From a sermon delivered March 29th, 2020 by Eric E. Peterson, Pastor at Colbert Presbyterian, Colbert, WA and author of the upcoming NavPress title, Letters to a Young Congregation (June 2020).


  1. Yes. It would be a pity to go through the pandemic and political shrillness without growth and reorientation. Healing. It would be like going through adolescence but being no closer to adulthood. Let’s not waste our suffering but let God make it a means of growth. Let God teach us new ways to love Him and one another.

  2. Thank you Pastor Eric E. Peterson for allowing God to bring home this profound truth through you. God, in His sovereignty, works through every situation to bring about change and growth in us who love Him so that we can fulfil His purposes (Matt 28:18-20). Yes, His Word brings healing and transformation. I have been thinking and praying about the specifics of the impact of COVID-19 on my walk with God and ministry. The comforting assurance is that He is with us to the very end!

  3. Look at II Chronicles 7:13 before the often quoted (v 14). 1. NATIONAL JUDGMENTS are here supposed (v. 13), famine, and pestilence, and perhaps war, for by the locusts devouring the land meant enemies as greedy as locusts, and laying all waste. 2. NATIONAL REPENTANCE, prayer, and reformation, are required, “When I shut up the heavens so that there is no rain, or command locusts to devour the land or send a plague among my people, 14 if my people, who are called by my name, will humble themselves and pray and seek my face and turn from their wicked ways, then I will hear from heaven, and I will forgive their sin and will heal their land. 3. .NATIONAL MERCY is then promised, that God will forgive their sin, which brought the judgment upon them, and then heal their land, redress all their grievances. Psalms 103:3 who forgives all your sins and heals all your diseases. – Matthew Henry

  4. Thank-you for sharing that. I too have been thinking something along that line in my own life and praying,”Father, you are doing something new in us and redirecting our thoughts away from ourselves. Lord I ask that you will make plain the new path in which you want me o walk to you abounding glory.”

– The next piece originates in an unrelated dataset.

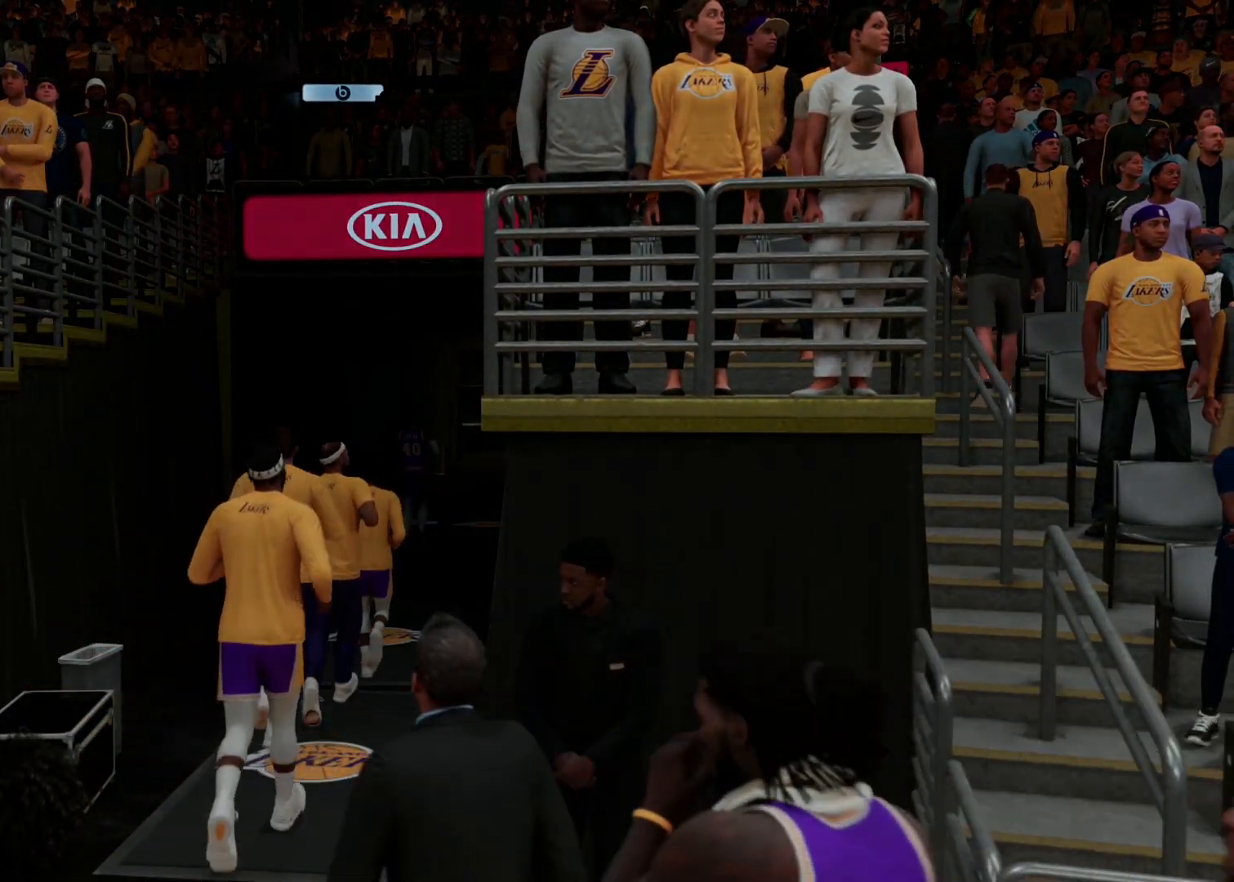
{"buttons": [], "left_stick": "center", "right_stick": "center", "events": []}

  5. Thank you so much for these “profound words of wisdom and truth”. Every evening, I close with Deut 31:8 for comfort. I donate $50.00 each month to the Navigators.

  6. Your words echo and reverberate through my mind and heart. That is exactly what needed to be said. We do not need a recovery and go back to our old ways and habits. We need Holy Ghost Revival to wake up our sleeping spirits and minds and call others to salvation. Thank you for these profound words of wisdom and truth.

    1. Yes, the Lord is saying, “Let’s don’t talk about recovery anymore, let’s speak healing.” I am glad we are being propelled forward now, and may we be renewed in our focus and desire to share about our God’s salvation to others.

  7. Thank you for the truth about healing, not recovery. I hope, and pray that this will be the
    results: personal salvation, and a turning to God, for you have said it best. May God do
    His work in the hearts of all of us, and draw many to Himself.

  8. Thank you so much for a timely message of redirection- this just lines up with where my spirit is being led in Him of late!! Bless you for the writing & the sharing!

  9. Now these words are actually what God has brought me to in my thinking in the new man (the only safe place we can think from).. Thank you for sharing! Prove all things, hold fast to that which is good. 1 Thessalonians. 5.21

  10. \o/ Praise God for His message that He has given us through you, Pastor Peterson, – I really appreciated reading this and will share this as I want others to be encouraged as well. This was just such an encouragement to me today, thank you. I don’t read a lot of my daily devotions due to time, but today I did! \o/ praise God!

    1. To God be the glory in Jesus Christ. All credit belongs to HIM and not to us because what we have done or doing.